Cada semana, las autoridades estadounidenses expulsan del país a personas indocumentadas, muchas de las que han vivido en U.S.A. su vida. Asimismo estos migrantes tienen su espéculo en la ficción tradicional. En mil seiscientos quince, 6 años una vez que se firmara el decreto que desterraba a los moros españoles, Miguel de Cervantes publicó la Segunda una parte de las aventuras de don Quijote. Ahí, un viejo vecino de Sancho, que lleva el significativo nombre de Ricote —la última urbe de la que partieron al destierro los moriscos— vuelve a España disfrazado de peregrino. Le afirma a Sancho que y sus compañeros expulsados no fueron bien recibidos en el norte de África. “Doquiera que estamos”, se lamenta, “lloramos por España, que en resumen nacimos en ella y es nuestra patria natural”.
En Réquiem por el sueño americano, Noam Chomsky aduce que el empobrecimiento de la empatía colectiva en la sociedad estadounidense del siglo veintiuno es consecuencia de un plan desarrollado para reducir los poderes democráticos y acrecentar las ventajas de los más ricos. En sus comienzos, el llamado “sueño americano” fomentaba la noción de progreso individual mas asimismo el colectivo, en el que cada ciudadano se favorece al asistir a sus vecinos. No obstante, a mediados del pasado siglo, comenzó a favorecerse el individualismo. Quizá por lo mismo han proliferado los alegatos políticos que fomentan el aislacionismo.
Según el maestro Christopher Krupenye de la Universidad de St. Andrews, la empatía y la voluntad de asistir a los otros son virtudes endémicas de nuestra especie. El catedrático, especialista en el comportamiento de primates, estima que “una de las peculiaridades más notables de los humanos es que somos serviciales”, y añade que sin esta esplendidez innata no habríamos podido subsistir cuando éramos cazadores-colectores. Es probable, afirma Krupenye, que tras adquirir esta capacidad de sentir empatía nuestra especie desarrolló gradualmente las reglas que el día de hoy nos dejan comprender las responsabilidades y deberes de vivir juntos y compartir amenazas y peligros.
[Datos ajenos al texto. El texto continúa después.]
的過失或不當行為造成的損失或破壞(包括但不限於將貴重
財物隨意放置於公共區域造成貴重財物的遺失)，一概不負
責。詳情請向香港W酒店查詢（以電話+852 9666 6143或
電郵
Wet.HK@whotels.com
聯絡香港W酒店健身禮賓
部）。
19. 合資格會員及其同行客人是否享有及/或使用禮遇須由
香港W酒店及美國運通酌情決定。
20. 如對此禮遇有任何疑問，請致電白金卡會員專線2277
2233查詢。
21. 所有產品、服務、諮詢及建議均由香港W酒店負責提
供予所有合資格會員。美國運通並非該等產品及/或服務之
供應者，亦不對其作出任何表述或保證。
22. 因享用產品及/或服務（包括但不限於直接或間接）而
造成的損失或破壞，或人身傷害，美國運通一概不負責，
Si en los últimos tiempos hemos perdido este instrumento vital para nuestra supervivencia, ¿qué podemos hacer para salvarnos de nuestra y voluntaria ceguera cara los otros? ¿De qué manera podemos regresar a nutrir el sentimiento principal de empatía?
En la primera mitad del siglo IX, el enorme versista sirio Abu Tammam ensayó una contestación que podría servirnos hoy: “Quizá carezcamos de nudos de sangre / Mas la literatura es nuestro padre adoptivo”. Una contestación está en la literatura.
Los pequeños aprenden a conocer el planeta por medio de las historias que les cuentan y que leen, como lo hice con De Amicis. Con lo que no es absurdo suponer que los adultos puedan proseguir ese aprendizaje. Por esta razón, nuestros legisladores y gobernantes deben leer más literatura: podría ser una forma de que comiencen a legislar y entablar pactos con altruismo. Quizá con los personajes de Margaret Atwood o bien de Cervantes, los líderes del planeta puedan comprender más y mejor las vidas ajenas; las vidas de los migrantes, los asilados, los menos favorecidos.
El clemente don Quijote y la justa criada Defred puedan salvarnos de nuestra tentación de encerrarnos en nosotros mismos.